In his book, Ries wrote: “What differentiates the success stories from the failures is that the successful entrepreneurs had the foresight, the ability, and the tools to discover which parts of their plans were working brilliantly and which were misguided, and adapt their strategies accordingly.” Learn more in our summary of The Lean Startup by Eric Ries.

Habit testing is finding our most engaged users and creating more of them. First we must identify who our most passionate users are, then codify which behaviors they have in common, then modify our product to nudge more users down the same path.

Conclusion

This book provides a wide variety of ideas and tools we can use to create user habits. However, I’m sure many of us feel troubled by some of the ethical implications. Perhaps we should be asking not only “How do we hook users?” but also “should we?”

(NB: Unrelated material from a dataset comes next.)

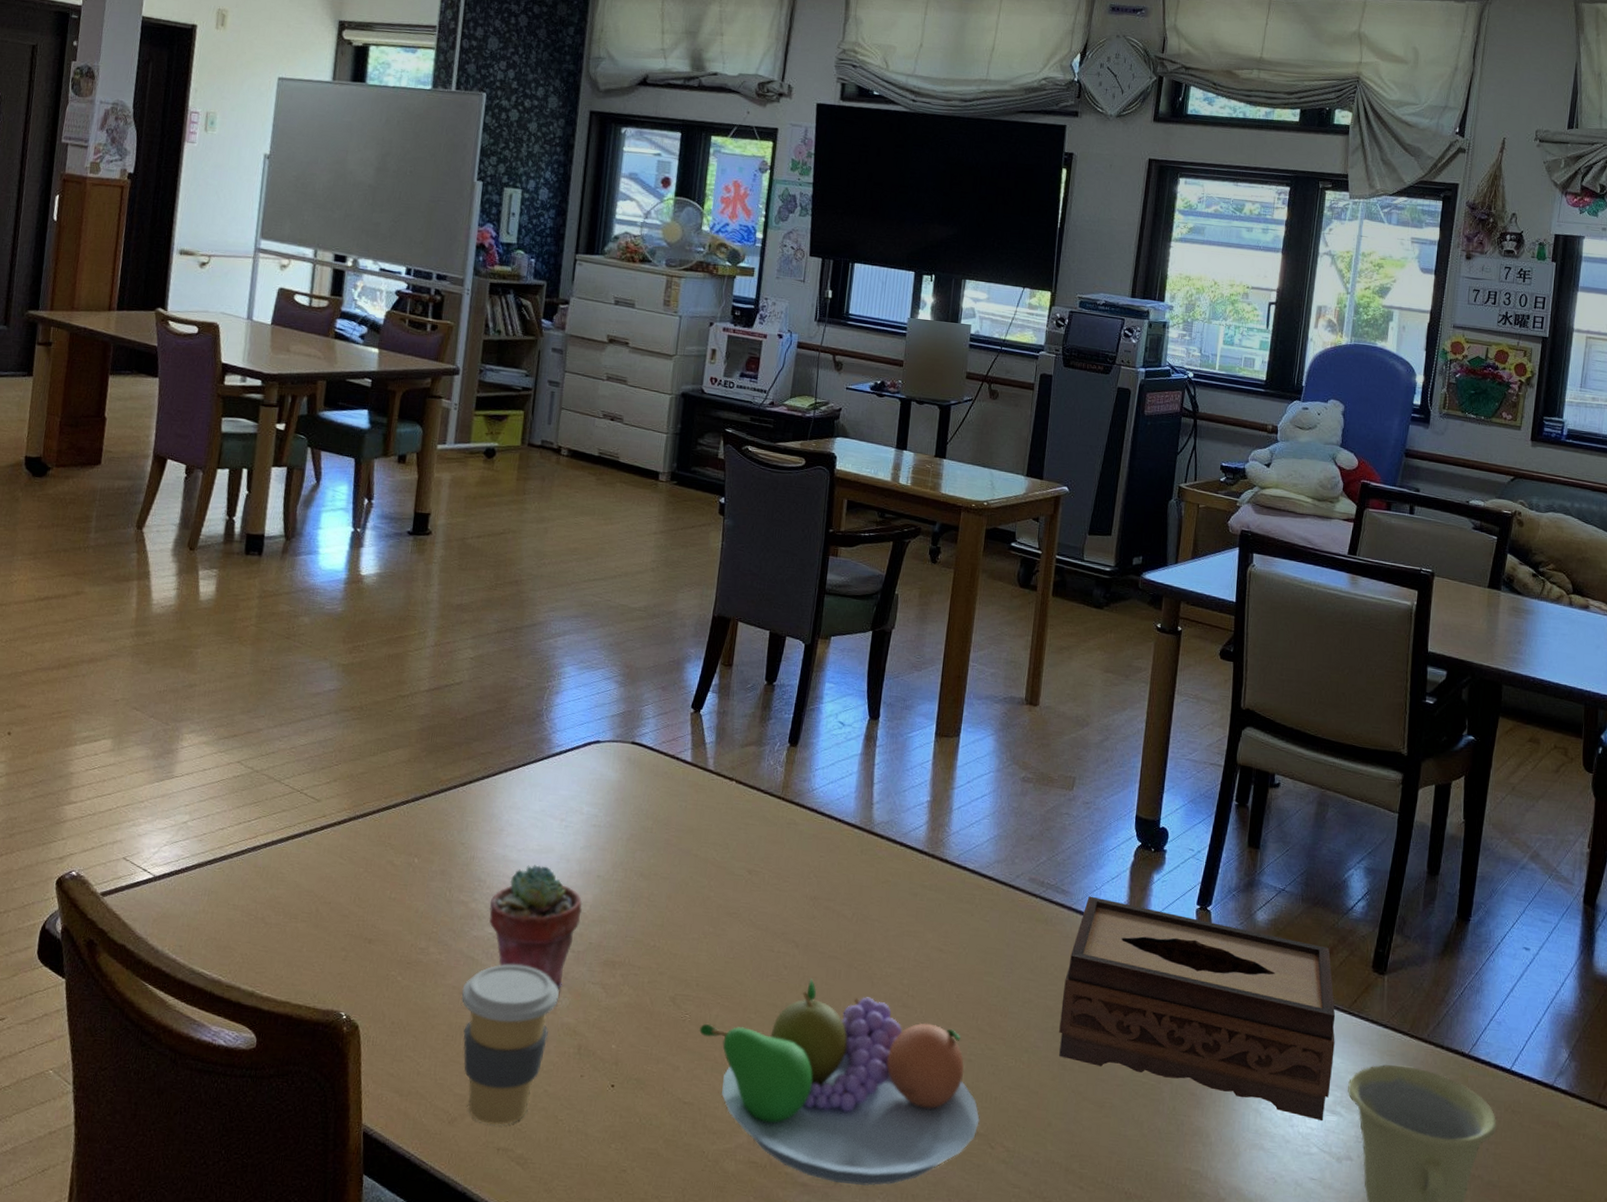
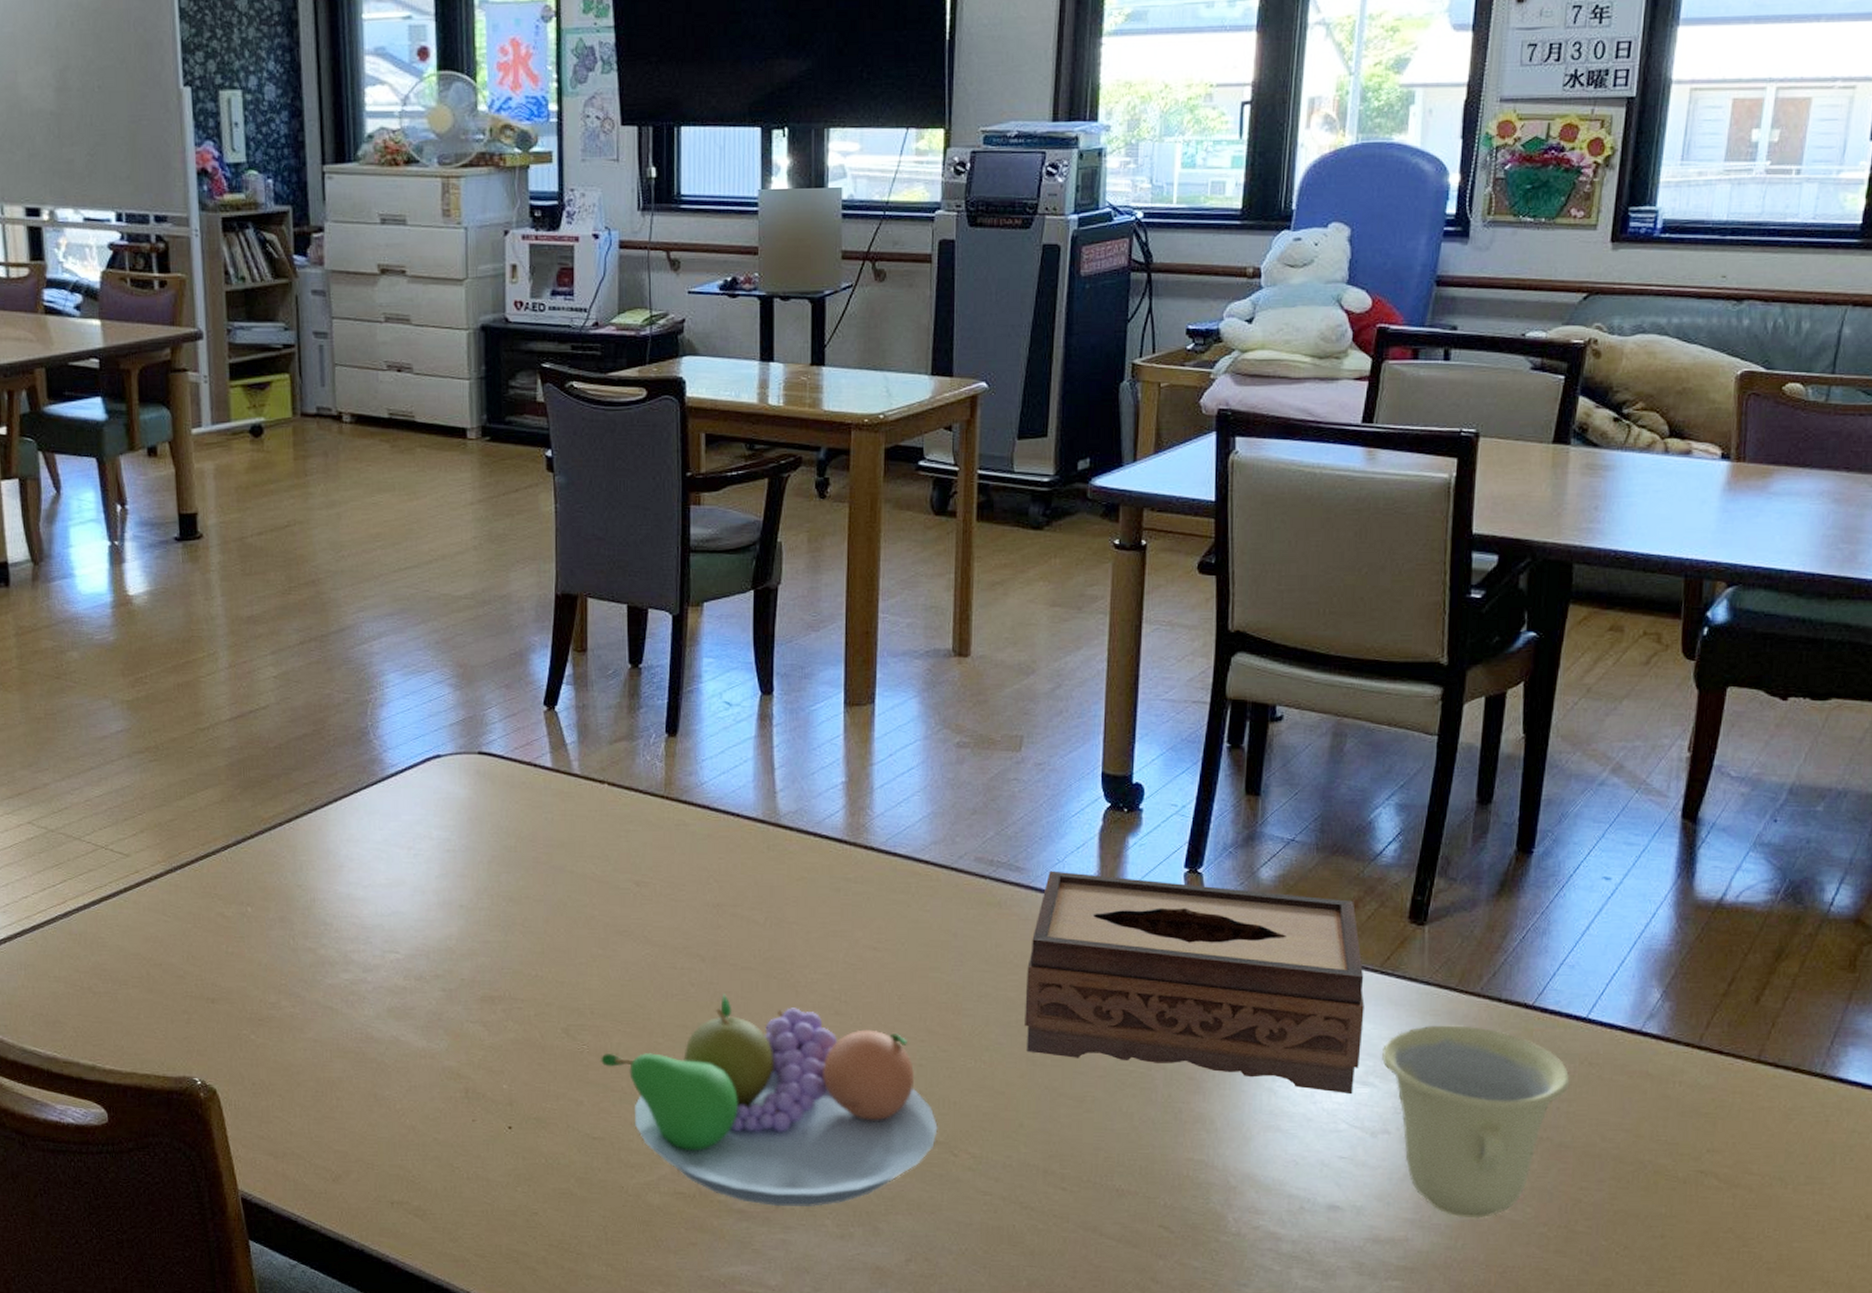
coffee cup: present [461,964,559,1126] -> none [325,1010,436,1180]
potted succulent: present [489,865,583,989] -> none [340,901,447,1031]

Nir Eyal addresses these concerns in a chapter at the end of the book. He says there is a simple test to check if we are using these tools for good or evil. We must ask ourselves two questions:

First, “Would I use the product myself?” and second, “Will the product help users materially improve their lives?”

Generally, if we can answer yes to these two questions, then we’re building a product that will improve our user’s lives in some way. And in the end, that’s what we should all be aiming for, isn’t it? Helping others to create habits that are positive, healthy and constructive.